**TASK BRIEF:**
Reproduce the whole granite text below word for word.

**EXERCISE TEXT:**
[Start of Attachment]
Additional information
Granitic batholiths can be relatively small and well delimited, but they have often risen as enormous, quite heterogeneous masses within ancient Precambrian shields. It is interesting to note in this connection that nearly all the granitic formations of the secondary era are concentrated around the Pacific. The development of ideas on granites has been the subject of sharp controversy. Today, the variations in geometric data of granites require various different origins and creation mechanisms to be considered.
Pink Brittany granite. © DR
When not weathered, granite is an excellent building material and can even be decorative after polishing. Nearly all Brittany's religious monuments were built of granite. The naturally abundant granite in Brittany is also used to build Calvary crosses, parish enclosures, funeral chambers and some lighthouses. The use of granite is far from recent. Indeed 5000 years BC man was using granite for menhirs and dolmens!
[End of Attachment]
[Saved data entries]
[Start of Attachment]
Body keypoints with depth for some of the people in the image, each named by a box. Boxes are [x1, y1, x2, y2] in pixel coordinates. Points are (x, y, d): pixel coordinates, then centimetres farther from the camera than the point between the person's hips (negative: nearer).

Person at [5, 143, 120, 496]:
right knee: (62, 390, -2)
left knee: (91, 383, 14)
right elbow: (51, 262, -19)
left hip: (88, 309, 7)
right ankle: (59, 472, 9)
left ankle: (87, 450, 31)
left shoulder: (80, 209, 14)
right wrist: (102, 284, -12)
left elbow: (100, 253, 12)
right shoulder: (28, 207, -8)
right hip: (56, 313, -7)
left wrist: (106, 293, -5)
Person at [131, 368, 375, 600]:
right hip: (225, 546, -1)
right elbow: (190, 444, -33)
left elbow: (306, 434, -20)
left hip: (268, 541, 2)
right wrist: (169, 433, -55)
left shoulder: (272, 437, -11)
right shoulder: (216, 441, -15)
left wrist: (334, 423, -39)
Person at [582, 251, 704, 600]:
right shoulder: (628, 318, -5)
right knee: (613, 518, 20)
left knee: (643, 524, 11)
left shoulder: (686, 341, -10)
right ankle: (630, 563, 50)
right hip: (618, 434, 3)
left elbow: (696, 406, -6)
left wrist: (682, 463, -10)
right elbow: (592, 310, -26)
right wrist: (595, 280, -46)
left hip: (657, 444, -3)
[End of Attachment]
[Start of Attachment]
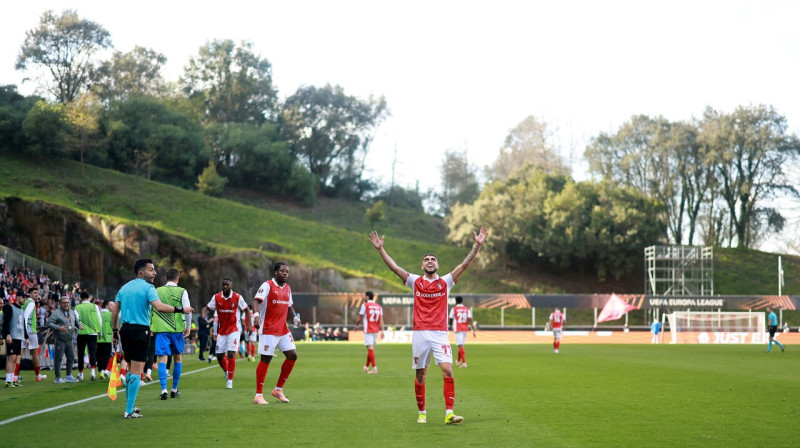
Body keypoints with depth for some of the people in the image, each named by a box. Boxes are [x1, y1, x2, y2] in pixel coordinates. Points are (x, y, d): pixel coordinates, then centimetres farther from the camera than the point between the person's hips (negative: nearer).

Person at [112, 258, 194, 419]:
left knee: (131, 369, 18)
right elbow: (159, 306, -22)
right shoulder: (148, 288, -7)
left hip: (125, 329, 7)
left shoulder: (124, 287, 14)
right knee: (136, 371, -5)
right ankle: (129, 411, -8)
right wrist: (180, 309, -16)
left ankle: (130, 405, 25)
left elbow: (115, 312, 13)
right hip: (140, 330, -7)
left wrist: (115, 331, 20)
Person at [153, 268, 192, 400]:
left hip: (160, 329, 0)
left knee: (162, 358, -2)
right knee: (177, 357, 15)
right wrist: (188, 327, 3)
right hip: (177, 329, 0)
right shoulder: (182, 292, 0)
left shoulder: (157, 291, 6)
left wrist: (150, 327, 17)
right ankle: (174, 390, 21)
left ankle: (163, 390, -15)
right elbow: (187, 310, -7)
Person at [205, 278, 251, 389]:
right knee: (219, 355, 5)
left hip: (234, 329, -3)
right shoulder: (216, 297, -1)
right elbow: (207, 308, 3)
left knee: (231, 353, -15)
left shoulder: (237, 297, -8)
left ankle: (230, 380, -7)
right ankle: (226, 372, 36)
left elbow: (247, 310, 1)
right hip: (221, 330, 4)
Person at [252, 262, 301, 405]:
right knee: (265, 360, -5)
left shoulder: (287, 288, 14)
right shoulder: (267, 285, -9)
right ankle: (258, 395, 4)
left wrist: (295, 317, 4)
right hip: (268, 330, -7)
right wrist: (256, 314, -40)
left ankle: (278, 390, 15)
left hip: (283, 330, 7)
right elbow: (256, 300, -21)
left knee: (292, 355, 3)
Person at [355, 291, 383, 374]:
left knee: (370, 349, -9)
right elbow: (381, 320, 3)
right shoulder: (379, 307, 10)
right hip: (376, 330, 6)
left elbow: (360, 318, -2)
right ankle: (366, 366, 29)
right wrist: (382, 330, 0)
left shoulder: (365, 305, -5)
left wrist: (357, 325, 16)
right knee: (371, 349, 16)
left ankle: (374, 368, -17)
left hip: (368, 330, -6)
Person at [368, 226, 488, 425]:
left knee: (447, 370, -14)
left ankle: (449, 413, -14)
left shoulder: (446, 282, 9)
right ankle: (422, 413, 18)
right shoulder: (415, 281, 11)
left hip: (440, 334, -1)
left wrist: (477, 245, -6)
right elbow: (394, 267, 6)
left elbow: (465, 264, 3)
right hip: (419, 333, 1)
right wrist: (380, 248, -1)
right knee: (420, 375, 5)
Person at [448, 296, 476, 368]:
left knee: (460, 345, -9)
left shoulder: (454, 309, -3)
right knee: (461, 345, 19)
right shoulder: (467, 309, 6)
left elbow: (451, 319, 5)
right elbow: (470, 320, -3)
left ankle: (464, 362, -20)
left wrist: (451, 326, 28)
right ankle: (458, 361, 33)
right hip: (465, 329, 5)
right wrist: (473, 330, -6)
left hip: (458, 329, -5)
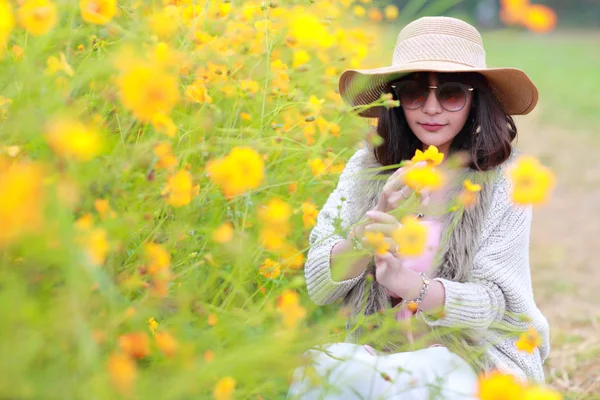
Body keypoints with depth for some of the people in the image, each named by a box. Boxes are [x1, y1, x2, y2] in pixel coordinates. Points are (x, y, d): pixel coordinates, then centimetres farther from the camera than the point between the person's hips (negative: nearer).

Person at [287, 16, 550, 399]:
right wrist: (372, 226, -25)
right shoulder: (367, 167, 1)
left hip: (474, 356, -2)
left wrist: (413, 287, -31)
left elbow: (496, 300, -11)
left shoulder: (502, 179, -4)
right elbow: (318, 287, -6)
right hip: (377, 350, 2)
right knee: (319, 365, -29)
[End of Attachment]
[Start of Attachment]
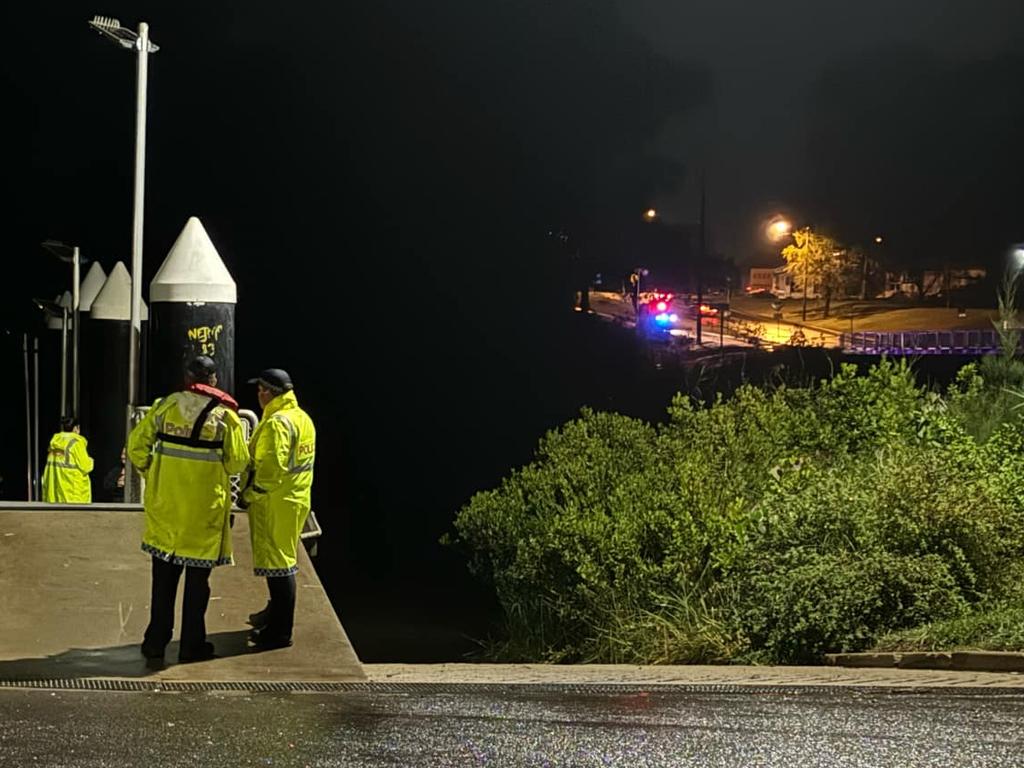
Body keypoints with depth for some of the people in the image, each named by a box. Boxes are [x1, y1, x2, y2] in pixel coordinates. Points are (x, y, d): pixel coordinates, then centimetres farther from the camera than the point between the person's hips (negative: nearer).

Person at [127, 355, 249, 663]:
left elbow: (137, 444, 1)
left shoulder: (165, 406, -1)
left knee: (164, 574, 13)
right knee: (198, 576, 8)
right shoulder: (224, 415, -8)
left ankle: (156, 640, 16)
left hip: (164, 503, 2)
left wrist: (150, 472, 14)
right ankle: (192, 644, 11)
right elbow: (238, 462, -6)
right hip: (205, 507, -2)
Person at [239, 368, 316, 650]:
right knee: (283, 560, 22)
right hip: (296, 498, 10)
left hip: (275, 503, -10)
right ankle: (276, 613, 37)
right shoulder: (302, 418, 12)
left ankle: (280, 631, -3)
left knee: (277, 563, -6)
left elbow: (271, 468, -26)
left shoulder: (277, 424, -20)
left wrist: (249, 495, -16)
[End of Attachment]
**OUTPUT BELOW:**
Additional information
Granitic batholiths can be relatively small and well delimited, but they have often risen as enormous, quite heterogeneous masses within ancient Precambrian shields. It is interesting to note in this connection that nearly all the granitic formations of the secondary era are concentrated around the Pacific. The development of ideas on granites has been the subject of sharp controversy. Today, the variations in geometric data of granites require various different origins and creation mechanisms to be considered.
Pink Brittany granite. © DR
When not weathered, granite is an excellent building material and can even be decorative after polishing. Nearly all Brittany's religious monuments were built of granite. The naturally abundant granite in Brittany is also used to build Calvary crosses, parish enclosures, funeral chambers and some lighthouses. The use of granite is far from recent. Indeed 5000 years BC man was using granite for menhirs and dolmens!